-- Text under study --
------------------------------------

A bright economic future - if we don't spoil it

Recent technological developments hold out the promise of a new industrial revolution, but we must learn to spread the wealth.

by Norman A. Bailey  |  December 26, 2012  |  ARTICLES

The news that after seventeen years the US Food and Drug Administration (FDA) has finally approved the production and sale of genetically-modified (GM) salmon, which grows twice as fast as ordinary salmon, may open the door for many other GM foods, which have been blocked both in the U.S. and in Europe primarily by environmental and animal rights groups, who have demonized GM by referring to its products as "frankenfoods." These modern Luddites have succeeded until now in denying to the hungry of the world a new abundance of foodstuffs that scientific advances have made possible.

The environmental lobby is also hard at work trying to throw monkey-wrenches into the development of new sources of oil and gas throughout the world through new technologies, particularly the so-called "fracking" process, which has unlocked vast new deposits of these fuels. So far they have succeeded in delaying an oil pipeline from the Canadian west to refineries in Texas as well as stopping development in parts of Europe and Asia. That gas is a cleaner fuel than coal (Poland and China take note) and that so far wind and solar power have not proven to be viable alternatives, does not seem to faze them. What is possible is demonstrated by the fact that the U.S. is how self-sufficient in gas and the domestic price has plummeted.

------------------------------------

-- Data for review --
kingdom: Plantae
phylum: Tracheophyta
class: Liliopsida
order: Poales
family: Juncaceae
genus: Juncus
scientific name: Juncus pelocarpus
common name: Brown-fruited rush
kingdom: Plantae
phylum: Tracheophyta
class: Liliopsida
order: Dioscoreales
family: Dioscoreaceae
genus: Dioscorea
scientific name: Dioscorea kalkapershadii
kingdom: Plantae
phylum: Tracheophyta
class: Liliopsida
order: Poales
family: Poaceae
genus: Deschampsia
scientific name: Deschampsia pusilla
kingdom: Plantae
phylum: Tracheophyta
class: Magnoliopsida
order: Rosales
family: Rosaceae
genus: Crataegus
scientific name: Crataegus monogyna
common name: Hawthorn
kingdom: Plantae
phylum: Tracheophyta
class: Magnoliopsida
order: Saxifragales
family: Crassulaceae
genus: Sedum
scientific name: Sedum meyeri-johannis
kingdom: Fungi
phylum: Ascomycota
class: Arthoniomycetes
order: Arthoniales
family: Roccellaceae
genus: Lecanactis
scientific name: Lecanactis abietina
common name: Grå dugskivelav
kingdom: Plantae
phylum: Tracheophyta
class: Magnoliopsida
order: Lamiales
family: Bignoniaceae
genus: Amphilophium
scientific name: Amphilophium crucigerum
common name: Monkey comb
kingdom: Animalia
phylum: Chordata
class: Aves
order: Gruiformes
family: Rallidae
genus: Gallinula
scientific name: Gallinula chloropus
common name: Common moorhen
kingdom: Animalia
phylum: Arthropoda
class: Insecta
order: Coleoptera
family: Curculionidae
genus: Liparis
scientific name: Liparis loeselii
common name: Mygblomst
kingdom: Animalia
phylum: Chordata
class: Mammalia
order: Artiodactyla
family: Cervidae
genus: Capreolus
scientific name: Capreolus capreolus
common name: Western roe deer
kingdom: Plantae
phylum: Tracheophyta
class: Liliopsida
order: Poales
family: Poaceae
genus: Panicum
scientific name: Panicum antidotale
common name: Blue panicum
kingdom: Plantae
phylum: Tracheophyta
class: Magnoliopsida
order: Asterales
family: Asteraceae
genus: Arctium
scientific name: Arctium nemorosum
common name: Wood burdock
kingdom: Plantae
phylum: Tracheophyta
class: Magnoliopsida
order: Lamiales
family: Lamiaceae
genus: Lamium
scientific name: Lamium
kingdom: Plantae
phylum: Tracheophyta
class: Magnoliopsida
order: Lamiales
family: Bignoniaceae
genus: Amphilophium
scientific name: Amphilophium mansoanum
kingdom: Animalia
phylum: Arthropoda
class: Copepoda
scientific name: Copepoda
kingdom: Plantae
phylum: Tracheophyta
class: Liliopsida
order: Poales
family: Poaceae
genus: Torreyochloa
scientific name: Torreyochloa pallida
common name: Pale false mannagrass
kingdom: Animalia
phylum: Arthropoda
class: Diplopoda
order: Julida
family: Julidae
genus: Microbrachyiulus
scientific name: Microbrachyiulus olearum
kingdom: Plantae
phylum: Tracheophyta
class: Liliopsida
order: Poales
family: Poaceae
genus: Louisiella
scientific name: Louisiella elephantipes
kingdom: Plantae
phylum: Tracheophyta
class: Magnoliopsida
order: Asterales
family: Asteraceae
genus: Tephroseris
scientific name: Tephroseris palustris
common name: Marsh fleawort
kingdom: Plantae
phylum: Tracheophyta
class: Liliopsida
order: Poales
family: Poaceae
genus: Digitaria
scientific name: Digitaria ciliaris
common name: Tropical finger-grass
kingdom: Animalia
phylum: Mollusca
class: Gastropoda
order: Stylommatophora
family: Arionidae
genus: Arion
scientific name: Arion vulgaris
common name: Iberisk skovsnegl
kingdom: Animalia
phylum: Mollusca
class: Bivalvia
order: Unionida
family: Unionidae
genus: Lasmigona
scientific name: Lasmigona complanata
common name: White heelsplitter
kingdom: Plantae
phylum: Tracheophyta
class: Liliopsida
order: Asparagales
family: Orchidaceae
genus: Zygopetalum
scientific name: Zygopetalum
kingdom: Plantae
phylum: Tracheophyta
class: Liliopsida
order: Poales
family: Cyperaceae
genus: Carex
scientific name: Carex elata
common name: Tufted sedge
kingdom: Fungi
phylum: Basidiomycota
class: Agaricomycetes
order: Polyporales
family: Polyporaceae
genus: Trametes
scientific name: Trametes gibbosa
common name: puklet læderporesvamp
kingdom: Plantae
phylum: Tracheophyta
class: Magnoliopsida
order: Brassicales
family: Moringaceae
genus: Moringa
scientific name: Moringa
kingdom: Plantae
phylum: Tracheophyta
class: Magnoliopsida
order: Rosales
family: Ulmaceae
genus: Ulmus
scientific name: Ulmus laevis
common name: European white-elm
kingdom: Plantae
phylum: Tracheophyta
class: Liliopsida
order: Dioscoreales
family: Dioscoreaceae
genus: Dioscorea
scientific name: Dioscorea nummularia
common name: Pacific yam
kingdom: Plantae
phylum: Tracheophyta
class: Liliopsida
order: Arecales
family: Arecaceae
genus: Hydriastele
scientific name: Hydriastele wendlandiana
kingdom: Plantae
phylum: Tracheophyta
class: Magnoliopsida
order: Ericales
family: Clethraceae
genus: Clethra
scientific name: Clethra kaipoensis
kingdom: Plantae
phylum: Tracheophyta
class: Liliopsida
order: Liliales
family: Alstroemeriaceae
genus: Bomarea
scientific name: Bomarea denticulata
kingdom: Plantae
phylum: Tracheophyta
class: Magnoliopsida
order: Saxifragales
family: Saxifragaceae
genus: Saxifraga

------------------------------------

-- Activity --
According to the article on economic prospects and new technology, how much faster does the genetically modified salmon grow than ordinary salmon?

-- Written answer --
It grows twice as fast as ordinary salmon.